My understanding of the Central Limit Theorem is that the distribution of the sample mean will tend towards normal, for random sampling with replacement.
How reasonable is it for me to infer that if I have a bunch of samples but don't know if the underlying population is the same, a high skewness value is (perhaps circumstantial) evidence that the underlying population is in fact different (or the sampling wasn't random, etc)?

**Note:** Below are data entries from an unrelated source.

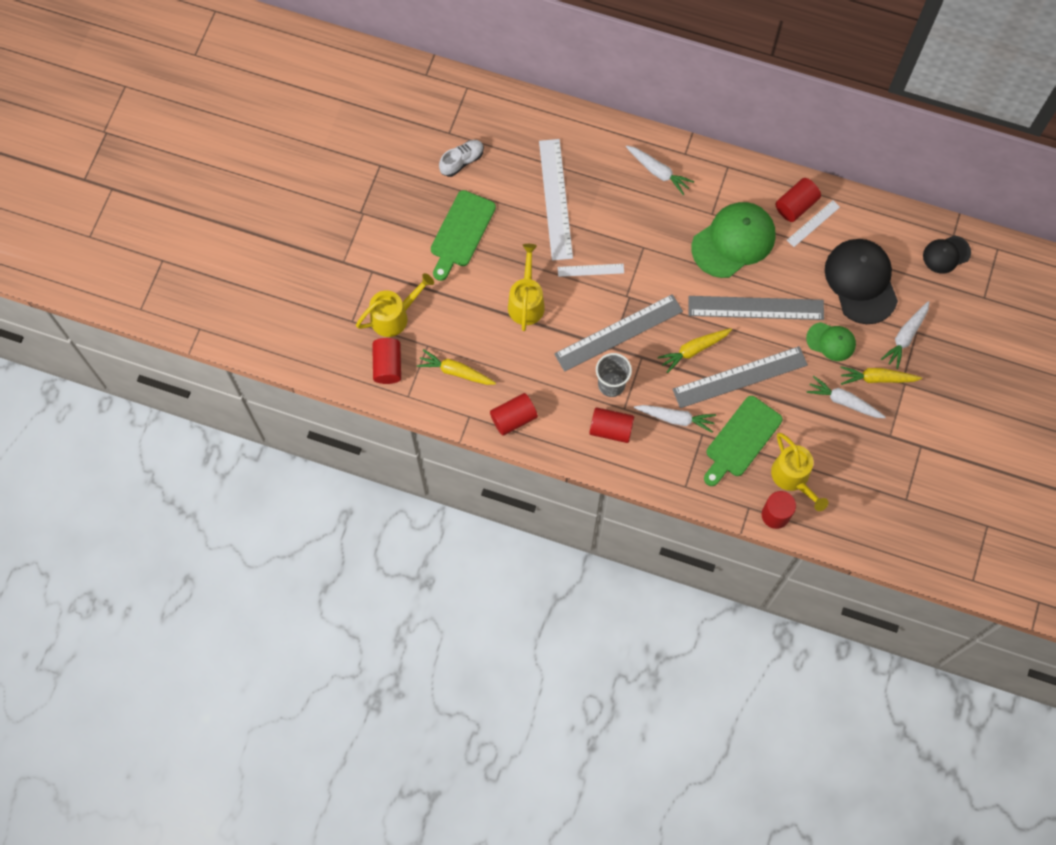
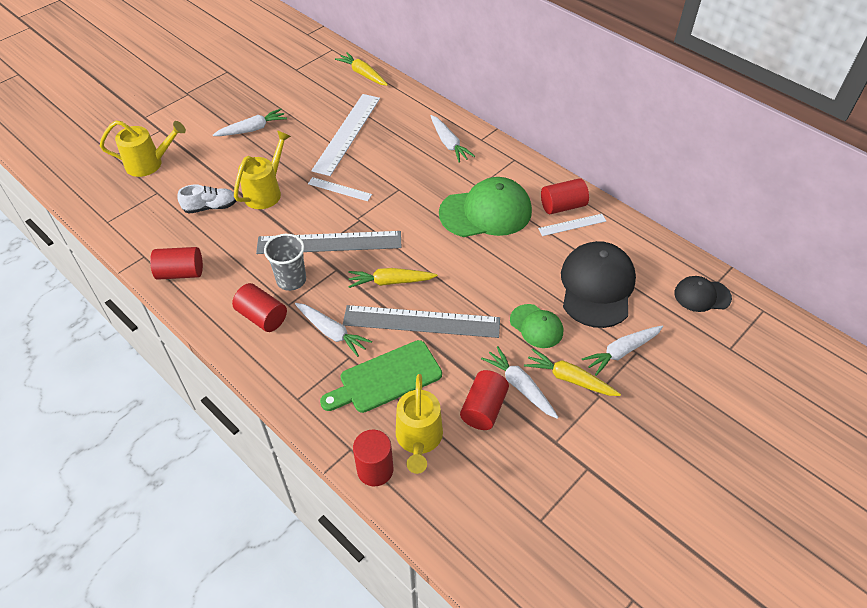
camera: 25 degrees right, 20 degrees down
(388, 365) = (112, 194): red cylinder -> red cylinder (483, 408)
(455, 372) = (163, 219): yellow carrot -> yellow carrot (363, 74)
(461, 232) = (252, 129): green cutting board -> white carrot
(462, 161) = (291, 88): white shoe -> white shoe (210, 207)
(756, 308) = (475, 270): grey ruler -> none

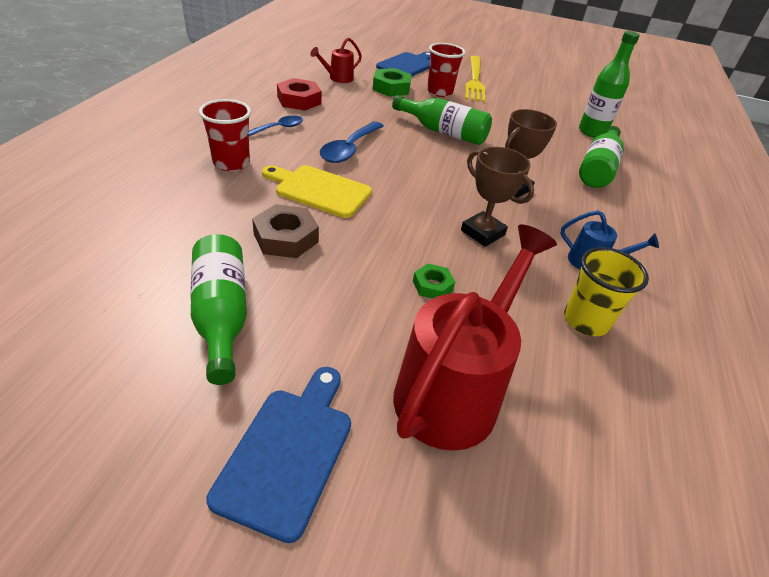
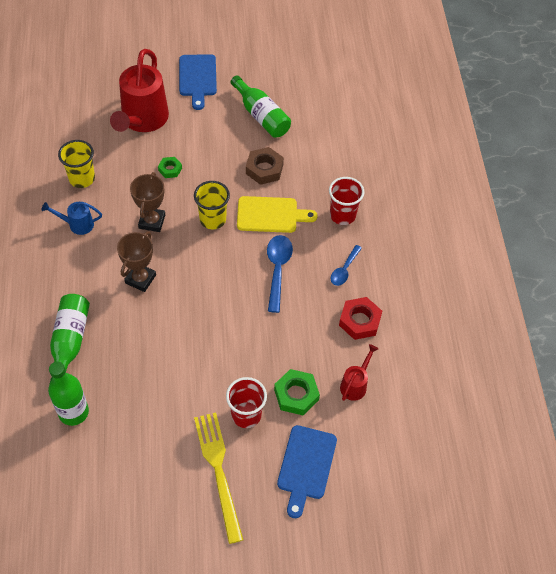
camera: 160 degrees right, 15 degrees up
(398, 209) = (213, 219): none -> yellow cup
(443, 132) = (216, 334): green bottle -> none
(482, 233) = (152, 221): brown trophy -> brown trophy turned 75 degrees clockwise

In my specific case, I am dealing with a problem where I have data samples from around 1000 different entities regarding compliance. Say it is wastewater samples with various amounts of lead, and there are ~1500 samples per entity. I have plotted the mean lead levels from each entity, and the distribution is noticeably right-skewed (R's 'moments' library gives a skewness of 0.36). The entities will claim that any high sample means are just due to the vagaries of the lead-pollution business, but does the skewness/lack of normality of data constitute (perhaps weak or circumstantial) evidence that in fact the underlying population is not identical, and some locations are systematically (rather than randomly) worse than others? My intuition was that if the lead level samples were normally distributed, it would fit with the claim that some entities are just unlucky (and in practice, be an argument against investing extra resources in investigating those entities compared with the other ones). But I feel like intuition is not a very reliable guide in the jungles of statistical parameter interpretation!